Not every young person a youth service works with needs such serious help, some just need someone to listen to them, or help them with challenging but not overly critical stuff, and some just need a friendly face, but every day youth workers around this state are putting their lives and their emotional well being on the line to work with those young people no one else can work with.
We’re not asking for sympathy because youth workers no matter where they work choose to do this work. We’re just asking people not to politicise this incredible gift.
To close off this ridiculously long post, it’s important we thank a few people. For those of you who have been following us for years, you know we like to give credit where credit it due. Some people may try to read something political into this, but for those who have been with us a while you are well aware we gave thanks whenever it’s deserved. We’ve given it to the Bligh and Beattie governments, the Howard and Rudd/Gillard/Rudd governments, and hopefully we’ll get the chance to give it to the Abbott government (they’re pretty new, so we’re going to give them some time before we hit them up) – and right now, we’re giving it to the Newman government.

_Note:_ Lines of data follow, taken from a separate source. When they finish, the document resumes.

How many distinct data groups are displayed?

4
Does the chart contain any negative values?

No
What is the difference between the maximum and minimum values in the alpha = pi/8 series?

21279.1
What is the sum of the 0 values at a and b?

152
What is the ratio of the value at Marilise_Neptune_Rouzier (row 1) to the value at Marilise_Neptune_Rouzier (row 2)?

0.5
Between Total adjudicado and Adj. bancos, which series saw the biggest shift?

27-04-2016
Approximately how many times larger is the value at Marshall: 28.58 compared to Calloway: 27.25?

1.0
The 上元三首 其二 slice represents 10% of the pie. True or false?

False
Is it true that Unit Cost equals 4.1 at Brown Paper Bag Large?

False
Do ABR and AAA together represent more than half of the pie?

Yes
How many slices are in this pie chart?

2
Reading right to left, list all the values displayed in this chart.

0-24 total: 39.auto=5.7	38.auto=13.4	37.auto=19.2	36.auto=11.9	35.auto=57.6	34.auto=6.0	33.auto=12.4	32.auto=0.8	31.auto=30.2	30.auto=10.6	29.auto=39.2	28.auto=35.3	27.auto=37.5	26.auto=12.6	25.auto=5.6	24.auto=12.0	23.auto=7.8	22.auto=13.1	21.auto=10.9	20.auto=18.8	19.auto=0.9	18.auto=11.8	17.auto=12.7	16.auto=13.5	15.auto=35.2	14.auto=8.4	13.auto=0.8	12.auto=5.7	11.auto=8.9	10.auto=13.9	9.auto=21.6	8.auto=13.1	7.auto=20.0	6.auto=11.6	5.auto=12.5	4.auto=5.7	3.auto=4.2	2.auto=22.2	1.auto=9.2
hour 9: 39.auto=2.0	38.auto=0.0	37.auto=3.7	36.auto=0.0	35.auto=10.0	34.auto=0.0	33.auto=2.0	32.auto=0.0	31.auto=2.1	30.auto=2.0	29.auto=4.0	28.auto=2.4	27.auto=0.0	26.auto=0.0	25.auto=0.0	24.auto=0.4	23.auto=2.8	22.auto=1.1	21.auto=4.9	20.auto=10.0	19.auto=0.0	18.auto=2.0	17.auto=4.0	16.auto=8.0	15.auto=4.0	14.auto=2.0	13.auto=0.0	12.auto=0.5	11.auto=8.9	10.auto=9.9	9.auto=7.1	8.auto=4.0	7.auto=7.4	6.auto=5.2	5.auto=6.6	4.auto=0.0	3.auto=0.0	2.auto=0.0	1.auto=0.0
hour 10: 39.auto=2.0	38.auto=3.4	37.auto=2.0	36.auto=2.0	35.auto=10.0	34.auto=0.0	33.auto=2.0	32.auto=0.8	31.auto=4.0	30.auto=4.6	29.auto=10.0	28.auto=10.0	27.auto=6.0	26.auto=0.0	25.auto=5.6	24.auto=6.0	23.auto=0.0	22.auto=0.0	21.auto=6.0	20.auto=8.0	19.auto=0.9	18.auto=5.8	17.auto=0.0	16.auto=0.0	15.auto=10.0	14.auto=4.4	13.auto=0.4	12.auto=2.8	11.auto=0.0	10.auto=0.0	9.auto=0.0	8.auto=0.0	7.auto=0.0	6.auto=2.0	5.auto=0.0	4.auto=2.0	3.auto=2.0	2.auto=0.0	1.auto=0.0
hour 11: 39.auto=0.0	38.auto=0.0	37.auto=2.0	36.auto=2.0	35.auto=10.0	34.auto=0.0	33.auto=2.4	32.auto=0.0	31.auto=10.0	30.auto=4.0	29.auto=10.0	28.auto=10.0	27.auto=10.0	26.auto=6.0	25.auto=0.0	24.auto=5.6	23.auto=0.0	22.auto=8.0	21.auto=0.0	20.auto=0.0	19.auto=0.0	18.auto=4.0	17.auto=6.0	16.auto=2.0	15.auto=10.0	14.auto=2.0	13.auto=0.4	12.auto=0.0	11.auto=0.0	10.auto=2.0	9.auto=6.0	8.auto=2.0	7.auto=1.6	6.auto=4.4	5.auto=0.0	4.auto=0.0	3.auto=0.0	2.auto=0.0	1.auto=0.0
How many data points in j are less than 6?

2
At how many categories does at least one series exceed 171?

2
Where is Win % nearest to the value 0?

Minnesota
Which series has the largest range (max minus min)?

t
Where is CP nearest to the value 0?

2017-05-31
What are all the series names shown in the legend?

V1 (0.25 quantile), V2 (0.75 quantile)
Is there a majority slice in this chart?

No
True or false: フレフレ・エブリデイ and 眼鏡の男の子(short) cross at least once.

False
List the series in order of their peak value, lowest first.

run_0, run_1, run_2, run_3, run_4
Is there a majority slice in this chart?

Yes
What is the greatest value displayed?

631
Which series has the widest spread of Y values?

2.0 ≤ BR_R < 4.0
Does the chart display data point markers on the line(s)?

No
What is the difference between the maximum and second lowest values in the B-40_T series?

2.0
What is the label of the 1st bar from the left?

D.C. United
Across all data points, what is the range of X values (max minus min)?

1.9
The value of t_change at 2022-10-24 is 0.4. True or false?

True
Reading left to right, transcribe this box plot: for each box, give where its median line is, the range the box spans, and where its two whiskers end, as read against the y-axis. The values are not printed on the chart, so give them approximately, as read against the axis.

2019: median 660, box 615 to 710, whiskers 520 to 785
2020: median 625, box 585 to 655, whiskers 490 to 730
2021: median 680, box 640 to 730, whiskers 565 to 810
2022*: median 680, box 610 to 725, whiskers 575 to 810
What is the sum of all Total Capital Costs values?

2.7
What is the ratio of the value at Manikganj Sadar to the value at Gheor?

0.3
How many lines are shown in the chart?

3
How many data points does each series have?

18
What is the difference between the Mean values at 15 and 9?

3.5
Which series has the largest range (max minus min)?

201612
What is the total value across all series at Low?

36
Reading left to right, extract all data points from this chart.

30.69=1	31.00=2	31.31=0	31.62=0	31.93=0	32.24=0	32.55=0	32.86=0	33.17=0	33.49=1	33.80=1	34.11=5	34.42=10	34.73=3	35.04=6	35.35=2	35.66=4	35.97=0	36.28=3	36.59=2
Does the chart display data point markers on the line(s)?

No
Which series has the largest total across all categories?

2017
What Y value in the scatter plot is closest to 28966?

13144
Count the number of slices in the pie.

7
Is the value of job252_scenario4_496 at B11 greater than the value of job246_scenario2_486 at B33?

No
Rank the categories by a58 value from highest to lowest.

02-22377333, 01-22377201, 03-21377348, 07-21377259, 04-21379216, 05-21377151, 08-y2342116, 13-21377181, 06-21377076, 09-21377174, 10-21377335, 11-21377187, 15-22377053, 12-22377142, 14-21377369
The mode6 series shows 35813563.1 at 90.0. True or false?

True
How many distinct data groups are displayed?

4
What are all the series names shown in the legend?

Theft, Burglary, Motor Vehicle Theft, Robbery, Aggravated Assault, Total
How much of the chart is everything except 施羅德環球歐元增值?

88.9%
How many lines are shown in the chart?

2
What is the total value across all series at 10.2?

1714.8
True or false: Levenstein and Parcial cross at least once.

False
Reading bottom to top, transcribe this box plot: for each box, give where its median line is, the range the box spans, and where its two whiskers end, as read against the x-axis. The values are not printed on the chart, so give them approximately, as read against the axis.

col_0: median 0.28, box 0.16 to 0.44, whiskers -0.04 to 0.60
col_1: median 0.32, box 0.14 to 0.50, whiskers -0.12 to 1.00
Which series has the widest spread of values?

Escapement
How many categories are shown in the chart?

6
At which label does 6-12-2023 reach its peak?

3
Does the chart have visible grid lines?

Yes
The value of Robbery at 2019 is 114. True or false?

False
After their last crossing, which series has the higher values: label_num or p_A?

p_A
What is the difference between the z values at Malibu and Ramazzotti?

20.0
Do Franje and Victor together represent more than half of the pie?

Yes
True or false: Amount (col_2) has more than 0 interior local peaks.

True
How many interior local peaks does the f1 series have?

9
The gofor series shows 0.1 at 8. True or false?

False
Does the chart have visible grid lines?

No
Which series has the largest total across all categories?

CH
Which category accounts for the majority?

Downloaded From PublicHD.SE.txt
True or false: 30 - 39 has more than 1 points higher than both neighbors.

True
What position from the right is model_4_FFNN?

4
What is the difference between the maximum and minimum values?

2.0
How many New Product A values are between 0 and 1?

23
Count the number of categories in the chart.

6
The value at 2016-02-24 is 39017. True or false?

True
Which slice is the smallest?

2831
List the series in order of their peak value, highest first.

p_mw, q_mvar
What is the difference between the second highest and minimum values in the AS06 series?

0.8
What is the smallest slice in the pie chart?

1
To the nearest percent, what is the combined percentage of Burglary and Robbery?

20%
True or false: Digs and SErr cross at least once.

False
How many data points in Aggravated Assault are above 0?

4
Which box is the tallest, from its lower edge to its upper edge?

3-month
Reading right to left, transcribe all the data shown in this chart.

It’s sticky ground, because there’s a By-Election going on out there on the Peninsula and there are seven amazing people working really hard at trying to get elected for all the right reasons – because they want to serve the people of Redcliffe.
So, our first thanks will go to three of those candidates, who have come to us and asked us what they can do to help us: Talosaga McMahon, Yvette D’Ath and Kerri-Anne Dooley. Thank you for standing by us, checking in with us constantly, and for talking to everyone you can for us in an attempt to help our young people.
The biggest thanks, however, goes to Kerri-Anne. We’ve explained why above, but as a reminder – without her advocacy to the Premier, the Treasurer and various Cabinet Ministers, this would never have happened.
We want to thank the Premier (the Honourable Campbell Newman MP), the Speaker of the House (the Honourable Fiona Simpson MP) and especially the Treasurer (the Honourable Tim Nichols MP) for giving that money back to Redcliffe.
We also express our deepest gratitude to Reg Gully, the State Member for Murrumba who has been there for us when our former State Member was not.
It’s also important we thank the Honourable Tracy Davis MP, the Minister for Communities, Child Safety and Disability Services, and the Honourable Jarrod Bleijie MP, the Attorney-General of Queensland and the Minister for Justice. Both Tracy and Jarrod have advocated for our service, championing us where they could because we had no State Member.
Finally, huge thanks to our friends at Chameleon House, and also to Michael Connolly, Shane Newcombe, Martin Hall, Peter Morely, Hugh Thompson, Nette Griggs and Grant Austin (and probably more we can’t think of right now). Together, with our CEO, these people got together to make sure Redcliffe’s issues were heard. When we had no State Member, these community leaders came together as one to make sure Redcliffe had a voice.
In interviews today we were asked what we are going to do with that money? The honest answer is we really don’t know right now! We have a huge drug issue in Redcliffe, and we want to dedicate funds to dealing with that and to getting it out of our skate park – so that’s where we’re going to start. The only thing we can promise you is that every cent will in some way benefit the young people of our community.